12/09/2011

Innocence Project (DNA fingerprinting)

Imagine that a 14 year old boy is interrogated by the police to the point that he confesses that he has murdered his sister, a crime he did not commit. Clearly after this confession, the boy will spend the rest of his life in the jail, but, what could the boy do toprove that he is not the murderer? The answer is easy; DNA fingerprinting.
Thanks to this method many and many people who were in jail because of a crime that they didn't commit have been liberated; this is the job of http://www.innocenceproject.org/ who have already exonerated 281 people. (Data updated on 12/09/2011).
An example of their amazing job is Michael Anthony Green who stayed 27 years in a jail for a crime that he didn't even commited. This Texan was convicted in 1983 for a rape.
According to court records, a woman talking on a pay phone with her husband was abducted at gunpoint by two men at a Greenspoint-area gas station after midnight on April 18, 1983. They forced her into a car with two other men. Her abductors drove the victim to a secluded area, where three of them sexually assaulted her. The fourth man did not participate.
Green was convicted because he was in the area where the four black men commited their rape and he was black. Michael spent 27 years in prison.

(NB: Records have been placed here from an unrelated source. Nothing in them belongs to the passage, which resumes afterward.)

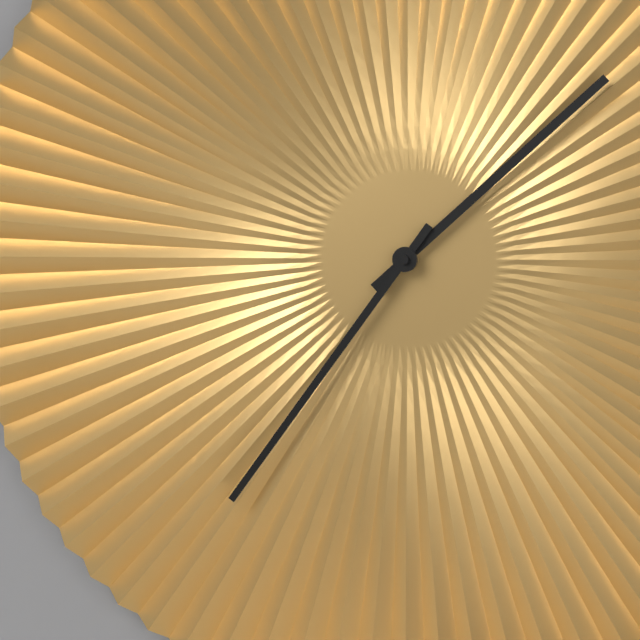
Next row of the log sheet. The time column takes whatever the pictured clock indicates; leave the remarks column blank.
1:36
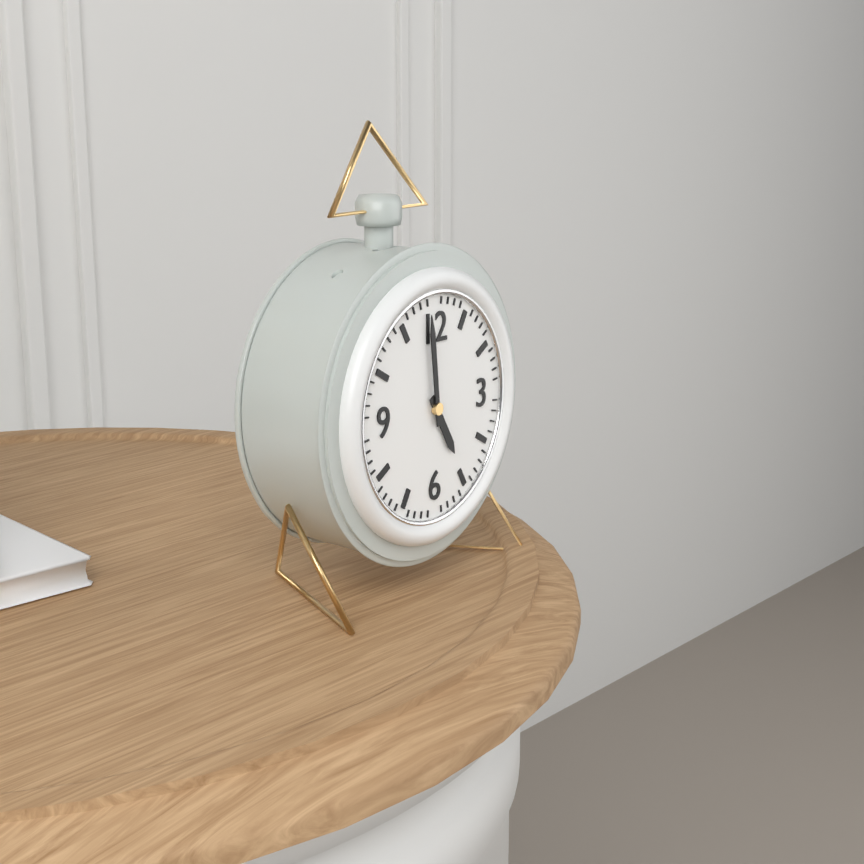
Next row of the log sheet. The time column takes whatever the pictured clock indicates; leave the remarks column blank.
4:59
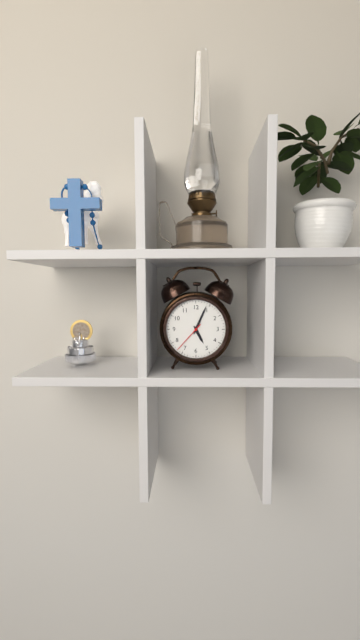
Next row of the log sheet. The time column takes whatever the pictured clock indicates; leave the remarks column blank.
5:04
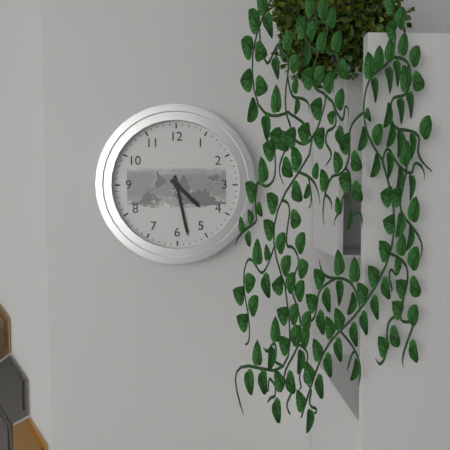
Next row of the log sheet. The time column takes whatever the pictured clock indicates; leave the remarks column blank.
4:28
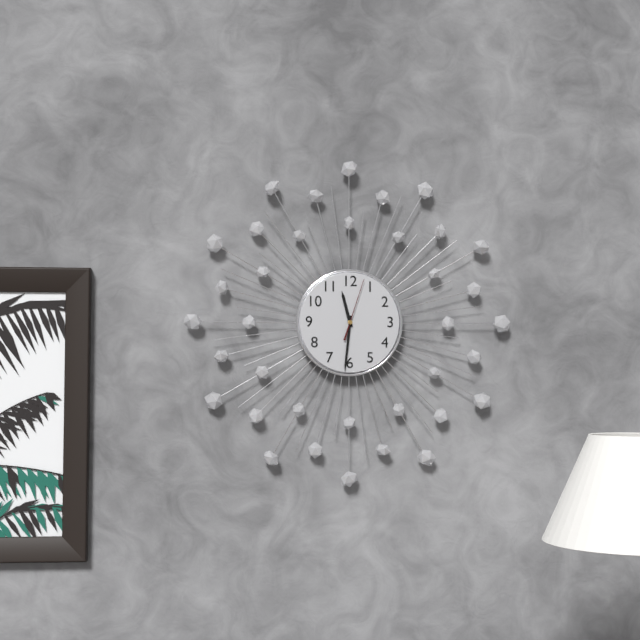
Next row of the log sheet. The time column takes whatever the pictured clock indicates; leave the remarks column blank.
11:31:03
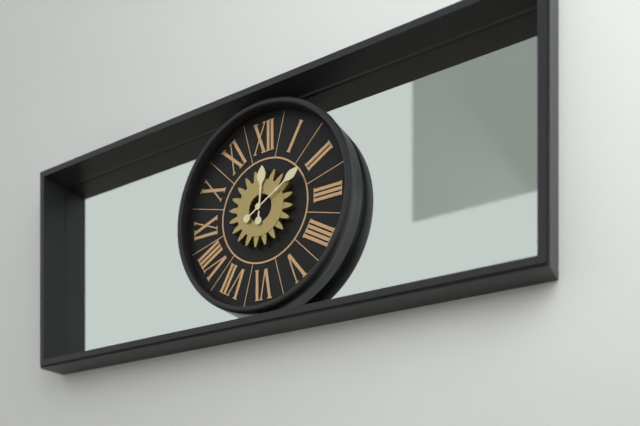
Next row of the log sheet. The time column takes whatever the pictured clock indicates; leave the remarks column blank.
12:10
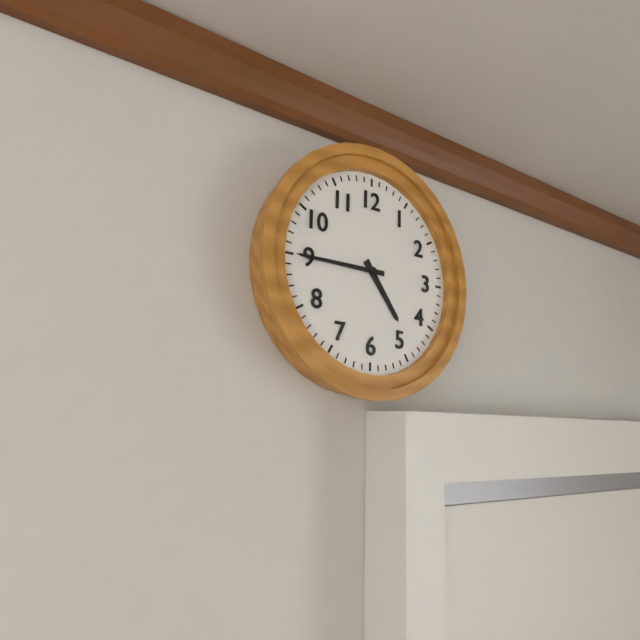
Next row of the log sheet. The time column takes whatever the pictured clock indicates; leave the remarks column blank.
4:45
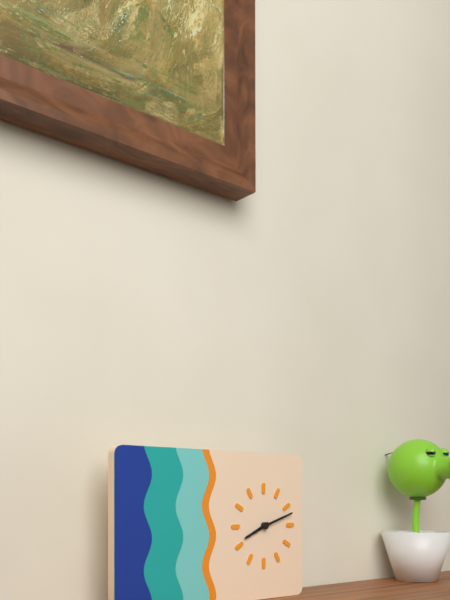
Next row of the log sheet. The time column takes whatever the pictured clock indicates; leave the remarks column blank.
8:12
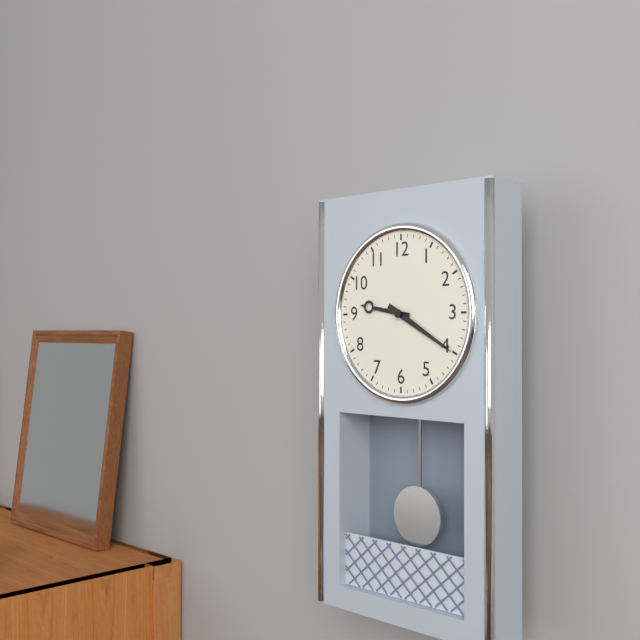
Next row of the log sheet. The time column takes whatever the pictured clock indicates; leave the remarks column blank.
9:20
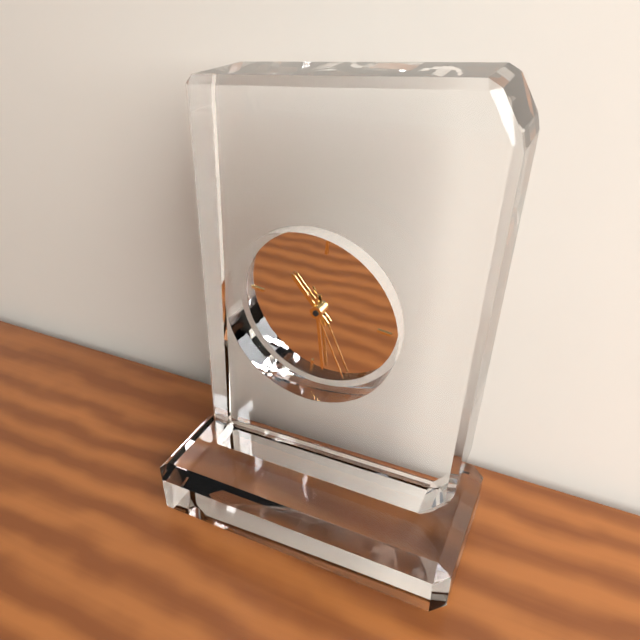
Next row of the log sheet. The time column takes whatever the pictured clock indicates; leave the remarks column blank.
10:28:25
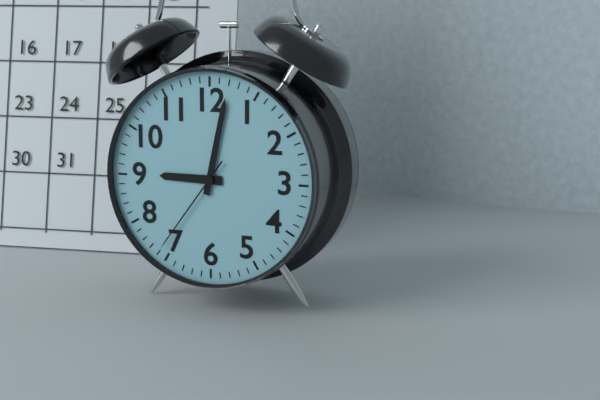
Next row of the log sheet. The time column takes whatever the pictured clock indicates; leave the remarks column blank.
9:02:36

After reading this story I became really interested in this topic and I discovered that to identify a DNA is easier than what it appears to be. After reading this story I have also learnt that the persistance is very important, this is why probably Mr.Green is free now. My perspective about the justice system has not changed at all, specially because I know that now they try to check the DNA in every case and that only a few people can resulr convicted when they have not done anything bad. To conclude I would like to say that thanks to the scientific improvements now we can know who has really commited a crime.